- Document extract:
________________________
Doesn't take a genius to figure out the flight of the arrow....it pisses me off when new archers listen to stupid folks about head shots, any shot will do, no tuning, no practice, just throw on broadheads and move the sight or better yet just slap on a mechanical....and, by the way, since I actually saw the deer, I am assuming less than you....unless of course you made that shot??


----------



## K-Bill (May 14, 2009)

i think it's very arrogant to assume we know exactly what happened, and then blame the hunter for a bad shot. there's a thousand that could have gone wrong with this being the end result. not saying it was or wasn't a bad shot. we just don't know. path of the arrow? we have no idea what the path of the arrow looked like. we know where it ended up. what if did hit a limb? what the buck turned? ducked down? goes on and on and on. congrats to your buddy, glad it's done now.


----------



## byrddog (Aug 3, 2009)

PanhandleBob said:


> Doesn't take a genius to figure out the flight of the arrow....it pisses me off when new archers listen to stupid folks about head shots, any shot will do, no tuning, no practice, just throw on broadheads and move the sight or better yet just slap on a mechanical....and, by the way, since I actually saw the deer, I am assuming less than you....unless of course you made that shot??



You can look at that deer for however long you want and you still wont know anymore than you did when you started . Bottom line you dont know !

If I wouldve shot the deer I wouldve shot him in the head with my untuned bow that I didnt practice with and my Grim Reapers !


----------



## PanhandleBob (Mar 16, 2011)

Figures


----------



## byrddog (Aug 3, 2009)

10+4 mr perfect !!!!


----------



## PanhandleBob (Mar 16, 2011)

I'm not perfect....just call 'em like I see 'em. An arrow doesn't magically hit the way this one did....I've seen deflections....this doesn't show signs of that from a broadside shot....no the clear point of impact was straight over the back end...

And if promoting practice and knowing your equipment makes me a bad person in your eyes well so be it...I would much rather teach ethics and knowledge than just send someone out there and let them shoot the woods up...


----------



## byrddog (Aug 3, 2009)
________________________
- Record excerpts:
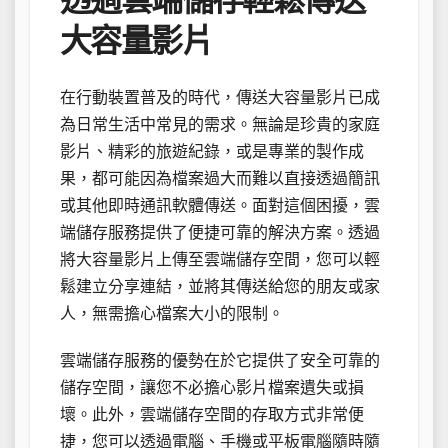
大容量影片
在行動裝置普及的時代，傳送大容量影片已成
為日常生活中常見的需求。無論是珍貴的家庭
影片、精彩的旅遊紀錄，或是專業的製作成
果，都可能因為檔案過大而難以直接透過簡訊
或其他即時通訊軟體傳送。面對這個困擾，雲
端儲存服務提供了便捷可靠的解決方案。透過
將大容量影片上傳至雲端儲存空間，您可以輕
鬆建立分享連結，並將其傳送給您的朋友或家
人，無需擔心檔案大小的限制。
雲端儲存服務的優勢在於它提供了安全可靠的
儲存空間，讓您不必擔心影片檔案遺失或損
壞。此外，雲端儲存空間的存取方式非常便
捷，您可以透過電腦、手機或平板電腦隨時隨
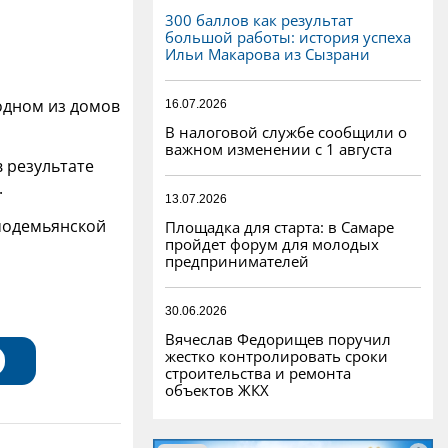
300 баллов как результат
большой работы: история успеха
Ильи Макарова из Сызрани
одном из домов
16.07.2026
В налоговой службе сообщили о
важном изменении с 1 августа
 результате
.
13.07.2026
смодемьянской
Площадка для старта: в Самаре
пройдет форум для молодых
предпринимателей
30.06.2026
Вячеслав Федорищев поручил
жестко контролировать сроки
строительства и ремонта
объектов ЖКХ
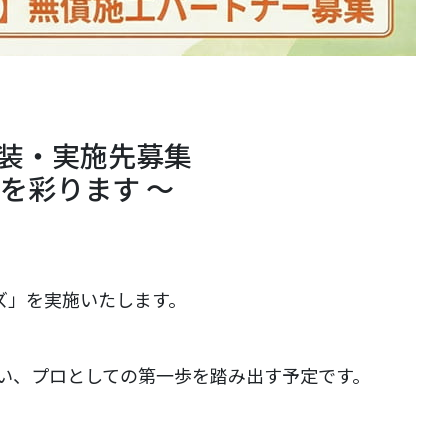
塗装・実施先募集
を彩ります 〜
ズ」を実施いたします。
い、プロとしての第一歩を踏み出す予定です。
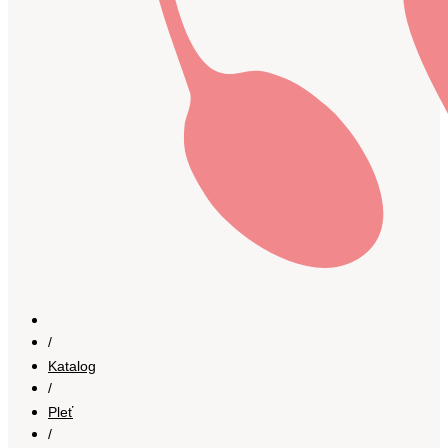
/
Katalog
/
Pleť
/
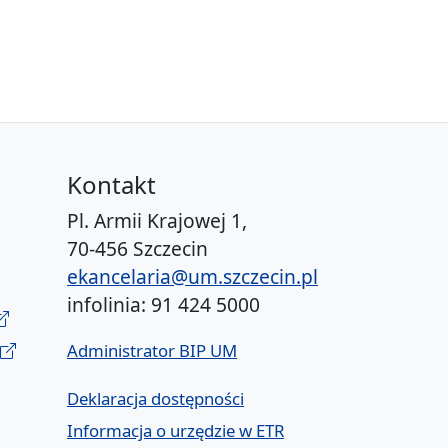
Kontakt
Pl. Armii Krajowej 1,
70-456 Szczecin
ekancelaria@um.szczecin.pl
infolinia: 91 424 5000
Administrator BIP UM
Deklaracja dostępności
Informacja o urzędzie w ETR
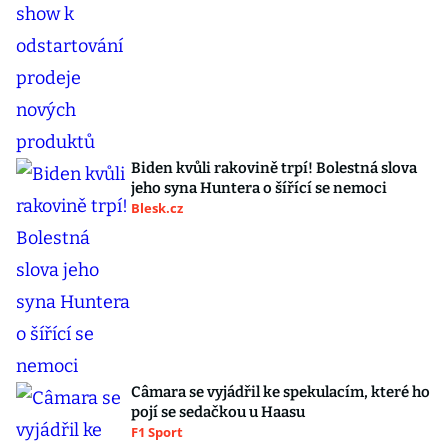
Biden kvůli rakovině trpí! Bolestná slova
jeho syna Huntera o šířící se nemoci
Blesk.cz
Câmara se vyjádřil ke spekulacím, které ho
pojí se sedačkou u Haasu
F1 Sport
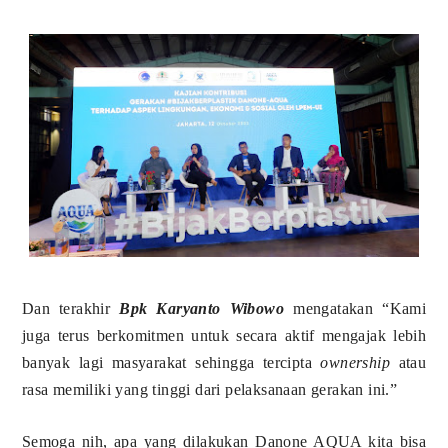
Dan terakhir
Bpk Karyanto Wibowo
mengatakan “Kami
juga terus berkomitmen untuk secara aktif mengajak lebih
banyak lagi masyarakat sehingga tercipta
ownership
atau
rasa memiliki yang tinggi dari pelaksanaan gerakan ini.”
Semoga nih, apa yang dilakukan Danone AQUA kita bisa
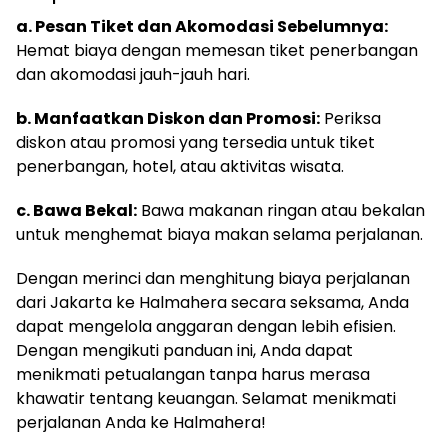
a. Pesan Tiket dan Akomodasi Sebelumnya:
Hemat biaya dengan memesan tiket penerbangan
dan akomodasi jauh-jauh hari.
b. Manfaatkan Diskon dan Promosi:
Periksa
diskon atau promosi yang tersedia untuk tiket
penerbangan, hotel, atau aktivitas wisata.
c. Bawa Bekal:
Bawa makanan ringan atau bekalan
untuk menghemat biaya makan selama perjalanan.
Dengan merinci dan menghitung biaya perjalanan
dari Jakarta ke Halmahera secara seksama, Anda
dapat mengelola anggaran dengan lebih efisien.
Dengan mengikuti panduan ini, Anda dapat
menikmati petualangan tanpa harus merasa
khawatir tentang keuangan. Selamat menikmati
perjalanan Anda ke Halmahera!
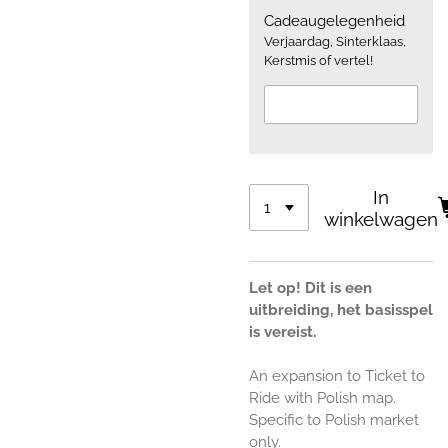
Cadeaugelegenheid
Verjaardag, Sinterklaas,
Kerstmis of vertel!
In
winkelwagen
Let op! Dit is een
uitbreiding, het basisspel
is vereist.
An expansion to Ticket to
Ride with Polish map.
Specific to Polish market
only.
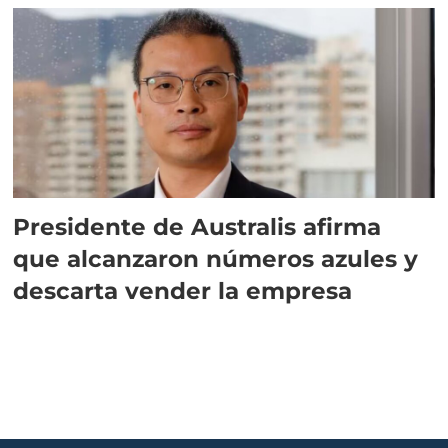
Presidente de Australis afirma
que alcanzaron números azules y
descarta vender la empresa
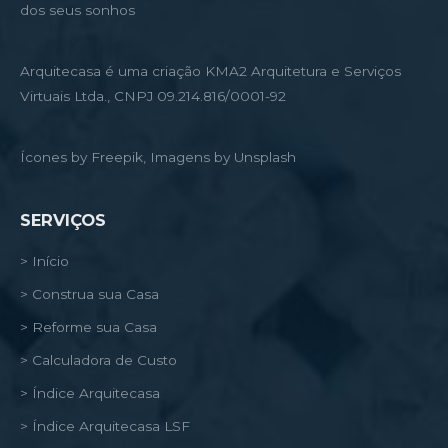
dos seus sonhos
Arquitecasa é uma criação KMA2 Arquitetura e Serviços
Virtuais Ltda., CNPJ 09.214.816/0001-92
Ícones by Freepik, Imagens by Unsplash
SERVIÇOS
> Início
> Construa sua Casa
> Reforme sua Casa
> Calculadora de Custo
> Índice Arquitecasa
> Índice Arquitecasa LSF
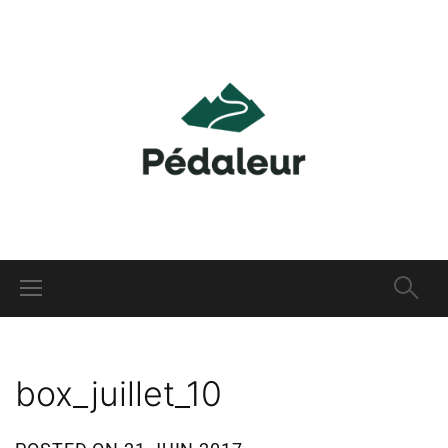
box_juillet_10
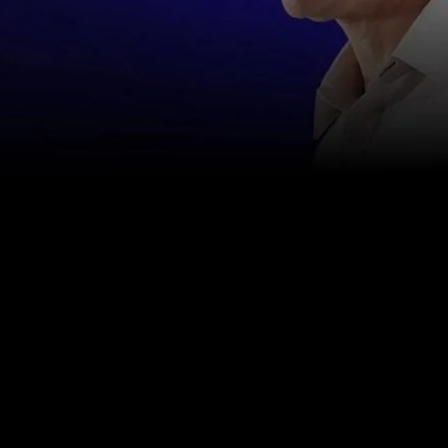
お問い合わせ
info@happinessstudies.academy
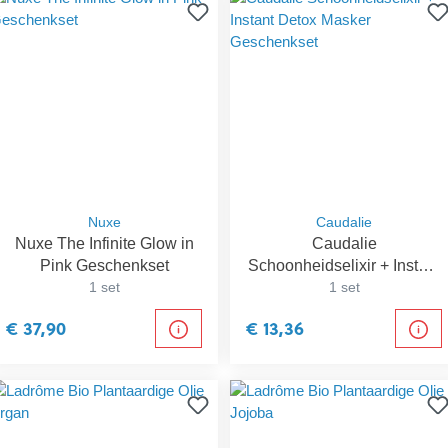
Nuxe
Caudalie
Nuxe The Infinite Glow in
Caudalie
Pink Geschenkset
Schoonheidselixir + Instant
1 set
Detox Masker Geschenkset
1 set
€ 37,90
€ 13,36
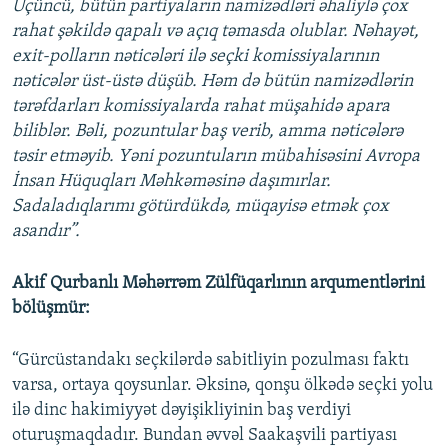
Üçüncü, bütün partiyaların namizədləri əhaliylə çox
rahat şəkildə qapalı və açıq təmasda olublar. Nəhayət,
exit-polların nəticələri ilə seçki komissiyalarının
nəticələr üst-üstə düşüb. Həm də bütün namizədlərin
tərəfdarları komissiyalarda rahat müşahidə apara
biliblər. Bəli, pozuntular baş verib, amma nəticələrə
təsir etməyib. Yəni pozuntuların mübahisəsini Avropa
İnsan Hüquqları Məhkəməsinə daşımırlar.
Sadaladıqlarımı götürdükdə, müqayisə etmək çox
asandır”.
Akif Qurbanlı Məhərrəm Zülfüqarlının arqumentlərini
bölüşmür:
“Gürcüstandakı seçkilərdə sabitliyin pozulması faktı
varsa, ortaya qoysunlar. Əksinə, qonşu ölkədə seçki yolu
ilə dinc hakimiyyət dəyişikliyinin baş verdiyi
oturuşmaqdadır. Bundan əvvəl Saakaşvili partiyası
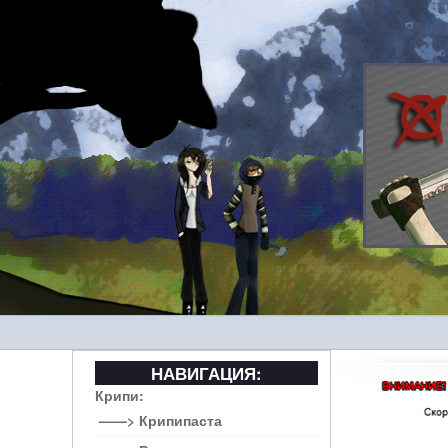
НАВИГАЦИЯ:
Крипи:
——> Крипипаста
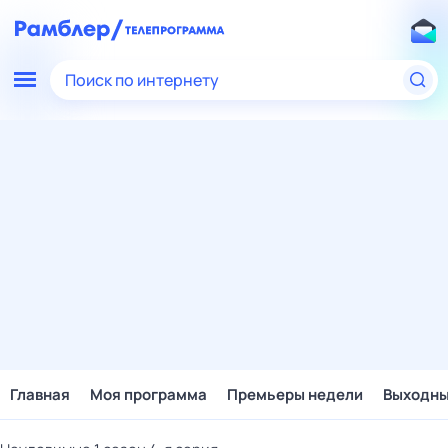
Поиск по интернету
Главная
Моя программа
Премьеры недели
Выходн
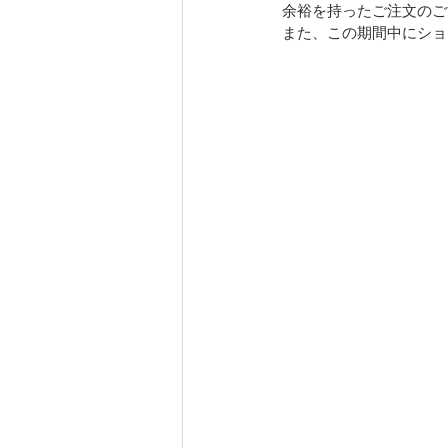
余裕を持ったご注文のご
また、この期間中にショ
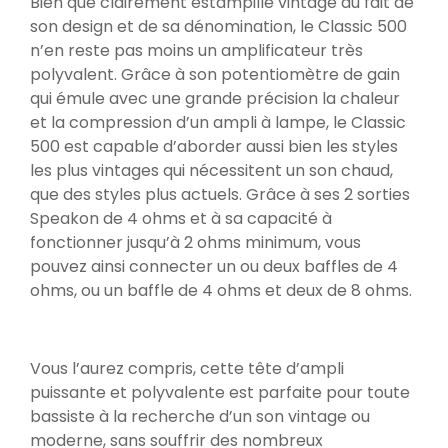
Bien que clairement estampillé vintage du fait de
son design et de sa dénomination, le Classic 500
n’en reste pas moins un amplificateur très
polyvalent. Grâce à son potentiomètre de gain
qui émule avec une grande précision la chaleur
et la compression d’un ampli à lampe, le Classic
500 est capable d’aborder aussi bien les styles
les plus vintages qui nécessitent un son chaud,
que des styles plus actuels. Grâce à ses 2 sorties
Speakon de 4 ohms et à sa capacité à
fonctionner jusqu’à 2 ohms minimum, vous
pouvez ainsi connecter un ou deux baffles de 4
ohms, ou un baffle de 4 ohms et deux de 8 ohms.
Vous l’aurez compris, cette tête d’ampli
puissante et polyvalente est parfaite pour toute
bassiste à la recherche d’un son vintage ou
moderne, sans souffrir des nombreux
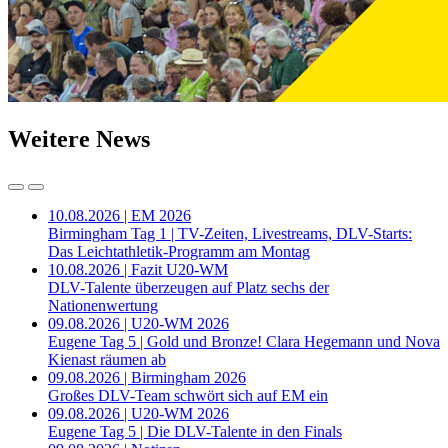
Weitere News
10.08.2026 | EM 2026
Birmingham Tag 1 | TV-Zeiten, Livestreams, DLV-Starts:
Das Leichtathletik-Programm am Montag
10.08.2026 | Fazit U20-WM
DLV-Talente überzeugen auf Platz sechs der
Nationenwertung
09.08.2026 | U20-WM 2026
Eugene Tag 5 | Gold und Bronze! Clara Hegemann und Nova
Kienast räumen ab
09.08.2026 | Birmingham 2026
Großes DLV-Team schwört sich auf EM ein
09.08.2026 | U20-WM 2026
Eugene Tag 5 | Die DLV-Talente in den Finals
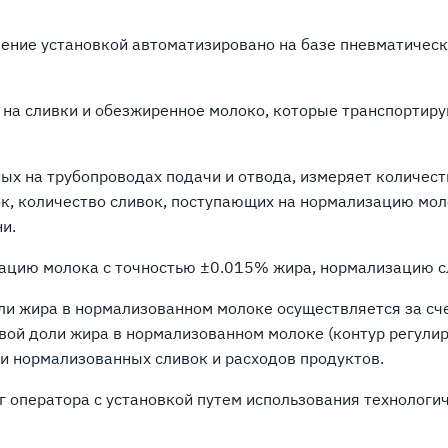
ение установкой автоматизировано на базе пневматическ
на сливки и обезжиренное молоко, которые транспортиру
ых на трубопроводах подачи и отвода, измеряет количест
ок, количество сливок, поступающих на нормализацию мо
и.
ацию молока с точностью ±0.015% жира, нормализацию с
ли жира в нормализованном молоке осуществляется за сч
вой доли жира в нормализованном молоке (контур регули
и нормализованных сливок и расходов продуктов.
 оператора с установкой путем использования технологи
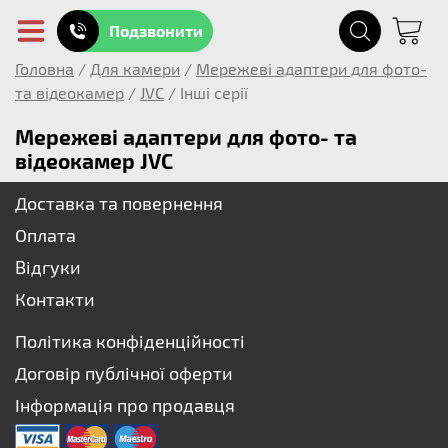
Подзвонити
Головна
/
Для камери
/
Мережеві адаптери для фото-
та відеокамер
/
JVC
/
Інші серії
Мережеві адаптери для фото- та
відеокамер JVC
Доставка та повернення
Оплата
Відгуки
Контакти
Політика конфіденційності
Договір публічної оферти
Інформація про продавця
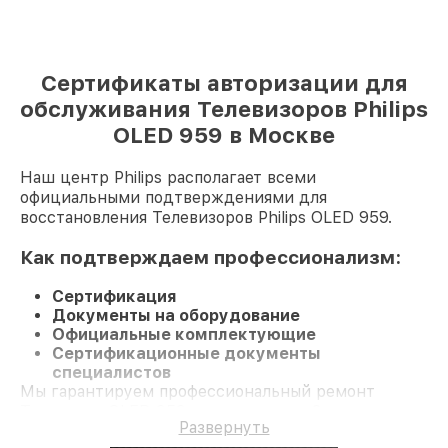
Сертификаты авторизации для
обслуживания Телевизоров Philips
OLED 959 в Москве
Наш центр Philips располагает всеми
официальными подтверждениями для
восстановления Телевизоров Philips OLED 959.
Как подтверждаем профессионализм:
Сертификация
Документы на оборудование
Официальные комплектующие
Сертификационные документы
специалистов
Мы гарантируем профессиональный ремонт
Телевизор OLED 959 и гарантию до 3 лет.
Развернуть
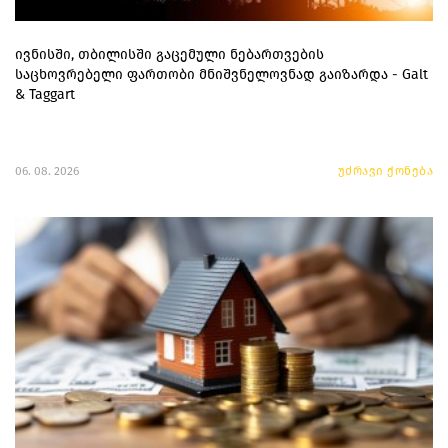
ივნისში, თბილისში გაცემული ნებართვების
საცხოვრებელი ფართობი მნიშვნელოვნად გაიზარდა - Galt
& Taggart
06. 08. 2026
უძრავი ქონება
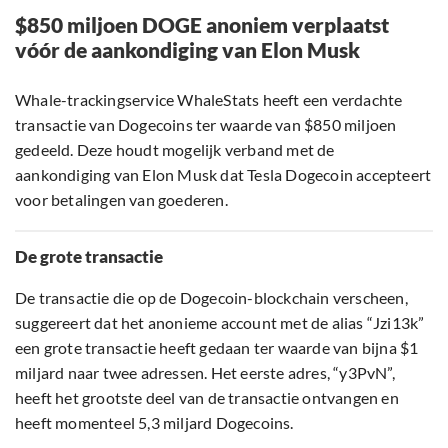
$850 miljoen DOGE anoniem verplaatst
vóór de aankondiging van Elon Musk
Whale-trackingservice WhaleStats heeft een verdachte
transactie van Dogecoins ter waarde van $850 miljoen
gedeeld. Deze houdt mogelijk verband met de
aankondiging van Elon Musk dat Tesla Dogecoin accepteert
voor betalingen van goederen.
De grote transactie
De transactie die op de Dogecoin-blockchain verscheen,
suggereert dat het anonieme account met de alias “Jzi13k”
een grote transactie heeft gedaan ter waarde van bijna $1
miljard naar twee adressen. Het eerste adres, “y3PvN”,
heeft het grootste deel van de transactie ontvangen en
heeft momenteel 5,3 miljard Dogecoins.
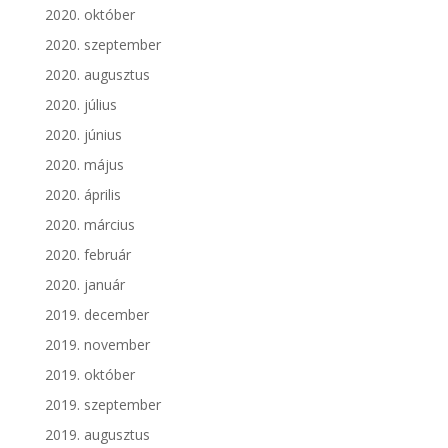
2020. október
2020. szeptember
2020. augusztus
2020. július
2020. június
2020. május
2020. április
2020. március
2020. február
2020. január
2019. december
2019. november
2019. október
2019. szeptember
2019. augusztus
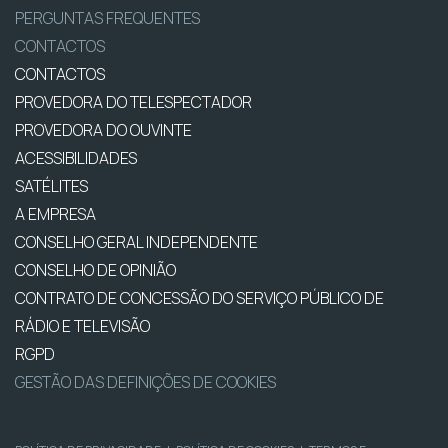
PERGUNTAS FREQUENTES
CONTACTOS
CONTACTOS
PROVEDORA DO TELESPECTADOR
PROVEDORA DO OUVINTE
ACESSIBILIDADES
SATÉLITES
A EMPRESA
CONSELHO GERAL INDEPENDENTE
CONSELHO DE OPINIÃO
CONTRATO DE CONCESSÃO DO SERVIÇO PÚBLICO DE
RÁDIO E TELEVISÃO
RGPD
GESTÃO DAS DEFINIÇÕES DE COOKIES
________________________
- How to complete this task: In the archery thread, where does PanhandleBob say the clear point of impact was?

- Answer to this task: Straight over the back end.